Möglichst oft hin und her: Matkot am Strand. - © Öster. Botschaft in Israel
Möglichst oft hin und her: Matkot am Strand. - © Öster. Botschaft in Israel

Tel Aviv. Wie hieß es damals bei Robert Lembkes heiterem Beruferaten? "Machen Sie eine typische Handbewegung." Für alle, die Lembke und seine TV-Sendung nicht mehr kennen: Es ging dabei darum, anhand von wenigen Hinweisen, unter anderem eben einer "typischen Handbewegung", den Beruf eines Gastes zu erraten.

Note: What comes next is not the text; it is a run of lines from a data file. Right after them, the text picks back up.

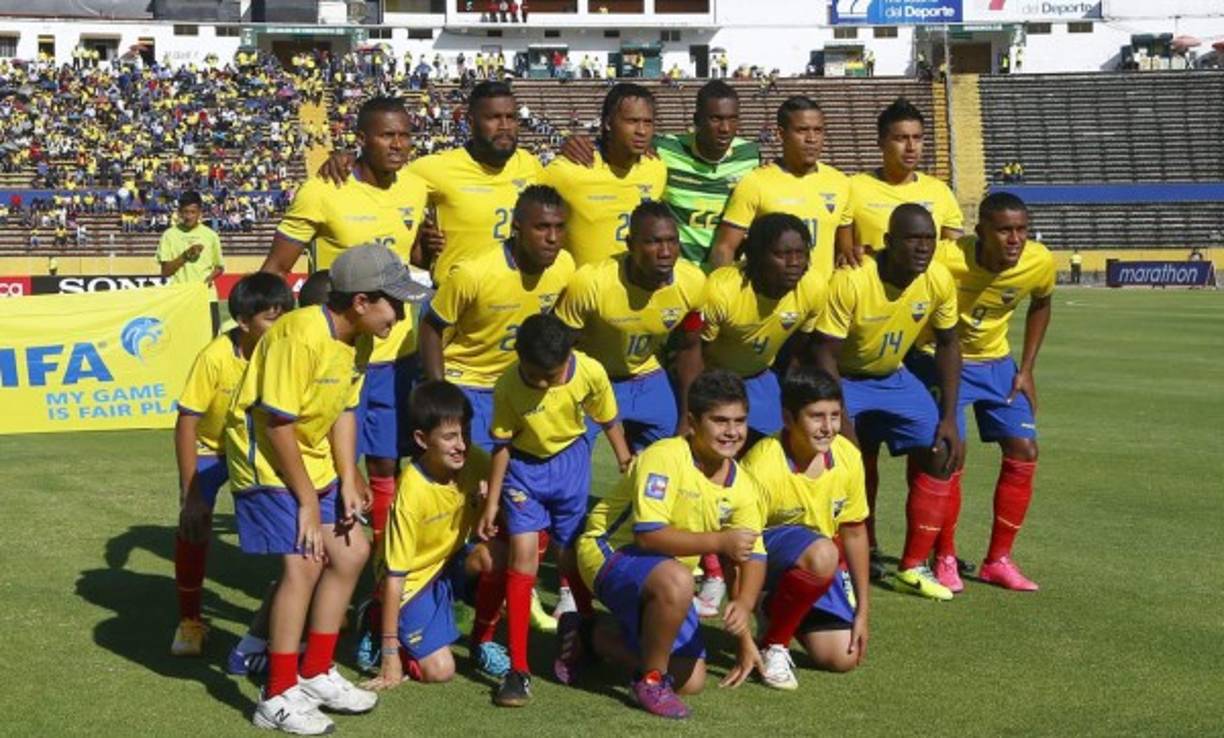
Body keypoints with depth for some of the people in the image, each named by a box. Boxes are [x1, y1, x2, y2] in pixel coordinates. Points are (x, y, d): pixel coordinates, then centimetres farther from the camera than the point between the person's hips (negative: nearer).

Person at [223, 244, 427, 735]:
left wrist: (347, 483, -3)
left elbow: (344, 412, 6)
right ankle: (278, 697, -6)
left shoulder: (355, 340, 1)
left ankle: (315, 674, 23)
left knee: (351, 553, 10)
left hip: (312, 462, 9)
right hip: (268, 462, -9)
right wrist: (308, 501, -19)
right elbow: (277, 424, -25)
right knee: (304, 562, -16)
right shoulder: (301, 336, -27)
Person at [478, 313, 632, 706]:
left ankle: (577, 629, 41)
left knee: (574, 550, 9)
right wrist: (492, 501, -9)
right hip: (523, 466, -1)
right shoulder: (508, 386, -24)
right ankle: (518, 669, -11)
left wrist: (628, 467, 6)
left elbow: (609, 421, -4)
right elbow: (502, 444, -12)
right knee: (523, 552, -14)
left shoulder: (590, 373, -23)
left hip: (571, 460, 2)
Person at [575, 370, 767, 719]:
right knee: (676, 580, -40)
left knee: (691, 681, 7)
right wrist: (719, 541, -32)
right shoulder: (665, 458, -24)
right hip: (611, 553, -8)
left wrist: (744, 604, -26)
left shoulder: (741, 485, -3)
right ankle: (651, 680, -15)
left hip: (666, 577, 8)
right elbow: (647, 534, -31)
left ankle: (592, 638, 26)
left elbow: (753, 555, -6)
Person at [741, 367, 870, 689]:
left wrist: (862, 611, 5)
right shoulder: (762, 466, -29)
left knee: (842, 657, -6)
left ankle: (775, 614, 22)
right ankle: (772, 644, -15)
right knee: (822, 553, -37)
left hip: (819, 562, 6)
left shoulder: (848, 457, -13)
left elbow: (854, 532, 2)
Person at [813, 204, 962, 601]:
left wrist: (948, 419, -4)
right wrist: (841, 422, -30)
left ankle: (913, 568, 10)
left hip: (893, 377, 5)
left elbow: (947, 345, -1)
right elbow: (825, 354, -26)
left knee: (941, 454, -3)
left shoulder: (939, 281, -14)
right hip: (844, 378, -5)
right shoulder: (851, 281, -30)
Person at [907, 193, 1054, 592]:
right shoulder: (947, 260, -32)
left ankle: (998, 560, 10)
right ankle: (944, 559, 5)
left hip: (995, 362, 5)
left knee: (1024, 450, -3)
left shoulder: (1041, 263, -18)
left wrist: (1026, 369, 3)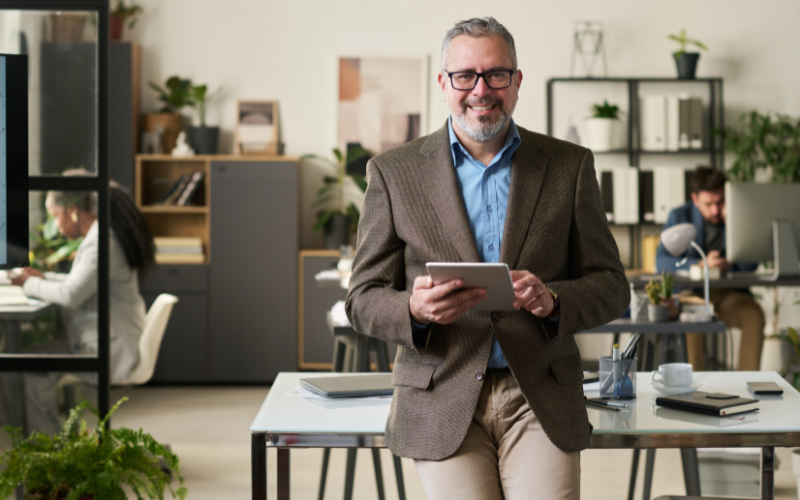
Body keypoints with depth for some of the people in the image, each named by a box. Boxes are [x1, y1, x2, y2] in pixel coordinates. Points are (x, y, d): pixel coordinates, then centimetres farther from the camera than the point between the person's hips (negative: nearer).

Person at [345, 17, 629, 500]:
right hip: (442, 403, 0)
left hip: (541, 401, 1)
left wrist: (552, 300, -15)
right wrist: (416, 309, -19)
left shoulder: (570, 166, 7)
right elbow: (364, 299, 4)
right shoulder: (394, 172, 5)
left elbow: (611, 287, 7)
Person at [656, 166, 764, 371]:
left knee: (754, 314, -29)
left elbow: (749, 266, -6)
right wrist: (702, 264, -26)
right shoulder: (679, 216, 2)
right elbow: (661, 262, -11)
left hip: (728, 294, 2)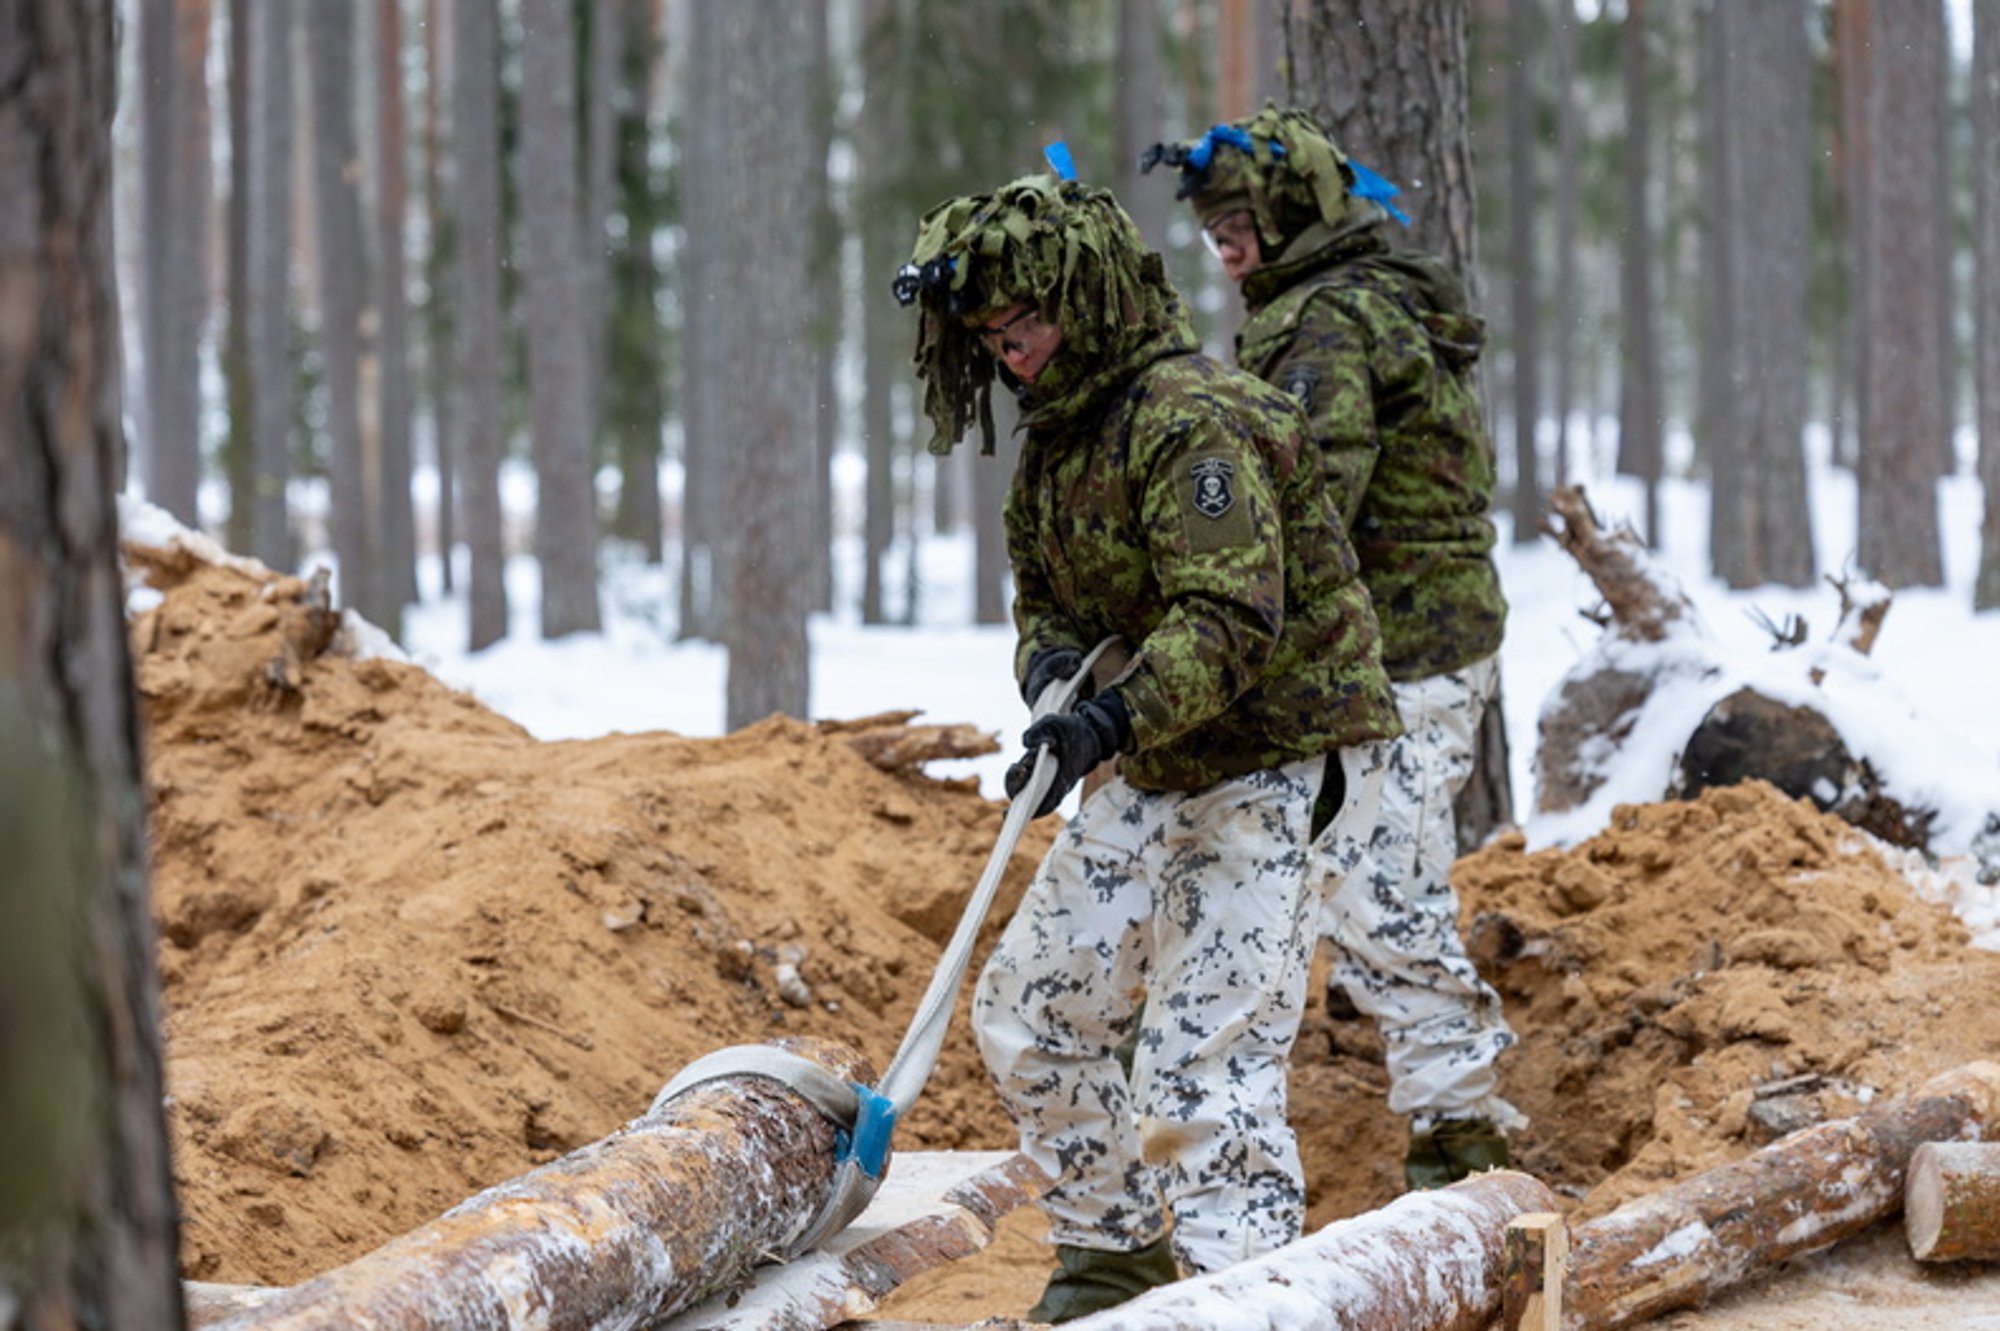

Was wäre aber nun eine "typische Handbewegung", an der man erkennt, dass ein Israeli gerade seine Freizeit genießt? Er oder sie würde wohl seine/ihre Hand (in der er/sie einen imaginären Schläger hält) rasch von rechts nach links bewegen. Denn er oder sie spielt gerade Matkot, eine in Israel perfektionierte Art des Strandtennis, die oft auch als Israels Nationalsport bezeichnet wird. Beim Matkot geht es nicht ums Gewinnen, es gibt auch keine Punkte. Das Ziel ist es vielmehr, den Ball so oft als möglich hin und her zu schlagen, dabei möglichst gut auszusehen sowie Strand und Sonne zu genießen. Ein israelischer Strand ohne Matkot-Spieler und das Tik-Tak ihres Spieles ist jedenfalls undenkbar.

Botschafter Martin Weiss - © Mahmoud Ashraf
Botschafter Martin Weiss - © Mahmoud Ashraf

Apropos Strand: Freizeit und Strand sind in Israel untrennbar miteinander verbunden. Israel erstreckt sich von Nord nach Süd entlang des Mittelmeeres mit mehr als 200 Kilometern an Sandstränden. Die Strandsaison ist lang, von März bis Dezember, und jede Art von Wasser- und Strandsportart wird betrieben: Tauchen, Kajakfahren, Kite-Surfen, Wellenreiten, Segeln, Windsurfen und, und, und. Dass Israel seine erste - und bisher einzige - Goldmedaille bei olympischen Sommerspielen im Windsurfen gewonnen hat (Gal Fridman, Athen 2004), erscheint so gesehen nur logisch.

Hund mit Botschafter.
Hund mit Botschafter.

Tel Aviv hat die weltweit
größte Hundedichte

Freizeit, das heißt in Israel aber auch sehr oft Hundezeit: Tel Aviv ist die Stadt mit der weltweit größten Hundedichte. 400.000 Menschen mit rund 36.000 Hunden leben hier, auf elf Einwohner kommt also ein Hund. Für alle, die denken, in Wien gäbe es viele Hunde - der Vergleich macht sicher: In Wien sind bei gut 1,9 Millionen Einwohnern derzeit rund 55.000 Hunde gemeldet, es kommt also gerade einmal ein Hund auf 34 Einwohner. Wäre Wien Tel Aviv, dann müsste es hier fast 150.000 Hunde geben!

Aber nicht nur die Zahl der Hunde ist in Israel rekordverdächtig, Tel Aviv trägt auch stolz den Titel "hundefreundlichste Stadt der Welt". Woran merkt man das? Hunde dürfen praktisch in jedes Café, Restaurant oder Geschäft mitgenommen werden, ebenso wie in Busse und Taxis. Bevor der Gast seine Bestellung aufgeben kann, bekommt der Hund schon seine Wasserschüssel hingestellt; und in mehr als 70 Hundeparks und auf vier Hundestränden sind Vierbeiner natürlich ebenso herzlich willkommen. Der beliebteste israelische Hundename? Seit Neta Barzilai 2018 mit ihrem Lied "I’m not your toy" den Eurovision Song Contest gewonnen hat, ist die Wahl eindeutig: Toy!

Meine Zeit als österreichischer Botschafter in Israel neigt sich ihrem Ende zu: Nach vier Jahren geht es im Herbst weiter in die USA. Washington, das ist für jeden Diplomaten eine spannende Aufgabe. Aber eines weiß ich schon heute: Meine Familie und ich werden Israel vermissen - und unser Hund sowieso!